A quarter of agents have indicated they may prefer Rishi Sunak as the next Conservative Party leader and Prime Minister – but most are unsure.
A poll on the Estate Agent Today LinkedIn page over the past week asked readers who would make a better Prime Minister for the housing sector and help drive forward reforms?
While 24% opted for Sunak and just 12% chose Liz Truss, the majority - 64% - said they preferred neither.
Like most of the public, Estate Agent Today readers won’t really have much say on who the next Prime Minister is unless they are one of the 160,000 or so Conservative members casting a ballot before a decision is made on 5 September.
It comes amid concerns that housing has been strangely absent from the leadership debates, with most of the focus on taxes and the cost of living.
Truss has mentioned in previous reports that she would scrap “Stalinist” housebuilding targets while her rival Sunak has mentioned freeing up more brownfield sites while protecting the greenbelt, but there has been little else when it comes to the property market.
Commenting on the poll, industry trainer Michael Day said: "I imagine housing will simply slip further down the agenda.
"Ideology wise we are likely to continue to see focus on home ownership v private landlord renting but I expect competition to be regarded as more important than competency and therefore the Regulation of Property Agents standards to slide further into the long grass."

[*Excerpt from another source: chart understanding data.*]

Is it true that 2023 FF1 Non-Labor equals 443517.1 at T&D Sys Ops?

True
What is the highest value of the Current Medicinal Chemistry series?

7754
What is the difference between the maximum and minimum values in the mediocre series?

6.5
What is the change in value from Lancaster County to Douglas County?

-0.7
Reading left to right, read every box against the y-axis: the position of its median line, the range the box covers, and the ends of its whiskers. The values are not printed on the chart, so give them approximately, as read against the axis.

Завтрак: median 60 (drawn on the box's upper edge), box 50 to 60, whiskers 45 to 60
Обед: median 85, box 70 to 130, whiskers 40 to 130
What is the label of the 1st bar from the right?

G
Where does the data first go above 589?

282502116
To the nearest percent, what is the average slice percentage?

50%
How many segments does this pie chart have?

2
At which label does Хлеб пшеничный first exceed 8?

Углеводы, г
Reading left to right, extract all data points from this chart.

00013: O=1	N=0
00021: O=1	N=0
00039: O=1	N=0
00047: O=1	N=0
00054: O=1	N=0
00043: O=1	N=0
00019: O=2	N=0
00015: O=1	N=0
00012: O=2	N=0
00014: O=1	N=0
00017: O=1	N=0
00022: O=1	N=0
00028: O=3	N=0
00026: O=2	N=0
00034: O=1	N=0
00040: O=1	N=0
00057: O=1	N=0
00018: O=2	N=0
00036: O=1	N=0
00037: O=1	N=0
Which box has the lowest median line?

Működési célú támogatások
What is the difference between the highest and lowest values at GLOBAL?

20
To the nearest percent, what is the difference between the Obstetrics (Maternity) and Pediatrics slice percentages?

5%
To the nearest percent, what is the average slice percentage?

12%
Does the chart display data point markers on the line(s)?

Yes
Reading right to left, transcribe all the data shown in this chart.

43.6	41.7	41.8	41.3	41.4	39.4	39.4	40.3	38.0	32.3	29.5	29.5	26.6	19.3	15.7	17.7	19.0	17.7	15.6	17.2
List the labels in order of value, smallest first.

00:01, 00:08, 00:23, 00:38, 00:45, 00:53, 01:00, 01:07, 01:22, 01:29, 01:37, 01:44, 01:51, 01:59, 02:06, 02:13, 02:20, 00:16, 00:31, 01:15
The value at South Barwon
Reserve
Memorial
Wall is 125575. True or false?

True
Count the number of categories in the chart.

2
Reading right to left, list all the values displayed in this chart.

The National Association of Property Buyers (NAPB) last week lamented the “pitiful” lack of focus from either of the candidates on how they will address the country’s housing crisis.
NAPB spokesman Jonathan Rolande said: “Housing reform seems to have been airbrushed from the debate with more time spent on how much a pair of earrings or shoes cost.
“For millions across the country the fact they are unable to own or rent their own home is causing them much distress. They are rightly demanding answers as to how the situation can be improved, but neither Mr Sunak or Ms Truss appear to be speaking to them.
“We need big, bold and forward-thinking policies in this area which provide solutions for the next 10 and 20 years.”